Applied Channel Theory

Integrating Palpation, Physiology and Point Selection

A Three-Day Exploration of Theory and Technique

 October 5-6-7, LisbonApplied Channel Theory

Instructor:    Jason D. Robertson MS, DAHM

Seattle WA, USA

 

This three-day class will focus on bringing material from the text Applied Channel Theory in Chinese Medicine to life in the clinic. The class will involve lectures on core clinical concepts from the life-work of Beijing professor Wang Ju-yi (王居易) and its application by Jason Robertson in his Seattle clinic. In addition, the class will include extensive hands-on practice of channel palpation.  In particular, students will consider and practice techniques for gleaning clinically relevant information from the distal channels below the elbows and knees.

 

Palpation practice will alternate with discussion of strategies for integrating palpation with concepts from classical physiology.  By first considering patterns of healthy physiology as described in formative classical texts, a system will be described which will allow for flexibility and innovation in the modern clinic.  By combining models of six-level physiology  (and later pathology) from early texts with a reliable palpation technique, students will be able to move beyond protocols and 'experience points' to a clinical approach more suited to the complex and changeable patterns of the modern clinic.

 

During the class, each of the six channels (六經 liù jīng) will be considered in turn with discussions of physiology, common patterns of modern pathology and discussion of sample point pairings based on diagnosis.  In many cases, detailed point locations will also be described from the work of professor Wang.  

 

Subjects covered will include:Applied Channel Theory

 

  • Channel Diagnosis. Introduction, demonstration and hands-on practice of diagnostic technique.  This will involve palpation practice and precise location of the pathways of all twelve regular channels below the elbows and knees. 

 

  • Discussion and demonstration of strategies for differentiating the primary channel in a given complaint and methods for choosing channels for treatment.  This section will build a way of 'seeing' the body which utilizes systems described in the Divine Pivot section of the Inner Classic (內經 Nèi Jīng).

 

  • Live demonstration of channel palpation and diagnosis by the instructor with discussions of clinical strategies will help attendees to build tools for using channel examination in their own clinics.

 

  • Further discussions of physiology will include presentation of effective clinical point pairs.  By considering effective point pairs in the context of the physiology they are designed to affect, students will gain an understanding of why they are choosing a particular clinical strategy.  This approach will allow for flexibility and innovation when confronted with difficult cases.

 

  • Development of palpation technique through careful demonstration and practice of point location.  During palpation practice, Dr. Wang's most commonly used points and the exact locations he uses in his Beijing clinic will be discussed.  Students will thus improved needle technique by cultivating strategies for finding the 'empty space' where best effects are often attained.

 

 

Hours: 9:00-17:00

Early Bird Price: 350 Euros until September 5th. After that, 450 Euros.

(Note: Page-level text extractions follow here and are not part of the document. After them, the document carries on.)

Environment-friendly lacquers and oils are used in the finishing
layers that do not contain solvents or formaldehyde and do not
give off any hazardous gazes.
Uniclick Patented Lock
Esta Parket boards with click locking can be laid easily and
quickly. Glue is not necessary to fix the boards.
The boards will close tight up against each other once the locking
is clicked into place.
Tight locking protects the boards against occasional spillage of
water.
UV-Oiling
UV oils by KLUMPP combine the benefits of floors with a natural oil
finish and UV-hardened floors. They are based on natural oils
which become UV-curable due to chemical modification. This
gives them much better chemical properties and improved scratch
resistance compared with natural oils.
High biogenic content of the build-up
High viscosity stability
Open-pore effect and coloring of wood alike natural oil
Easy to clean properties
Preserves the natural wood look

Location: Lisboa Biz, Av. Engº Arantes e Oliveira, 3- R/C, Lisbon

Google maps: http://goo.gl/maps/uvUcr7y31V32

 

 

About the Instructor

Jason D. Robertson is the co-author of Applied Channel Theory in Chinese Medicine (Eastland Press, 2008) with his teacher Beijing Professor Wang Ju-yi (王居易). Mr. Robertson has studied Chinese language for 30 years, including six years in Taiwan, and has studied Chinese medicine in Chengdu and Beijing. He currently maintains a private practice in Seattle, WA and is a full-time faculty member at the Seattle Institute of Oriental Medicine. Mr. Robertson recently completed a clinical doctorate focused on further research into the threads of historical influence on the clinical approach advocated by Dr. Wang.   Mr. Robertson has taught courses on channel theory, diagnosis and treatment around the world.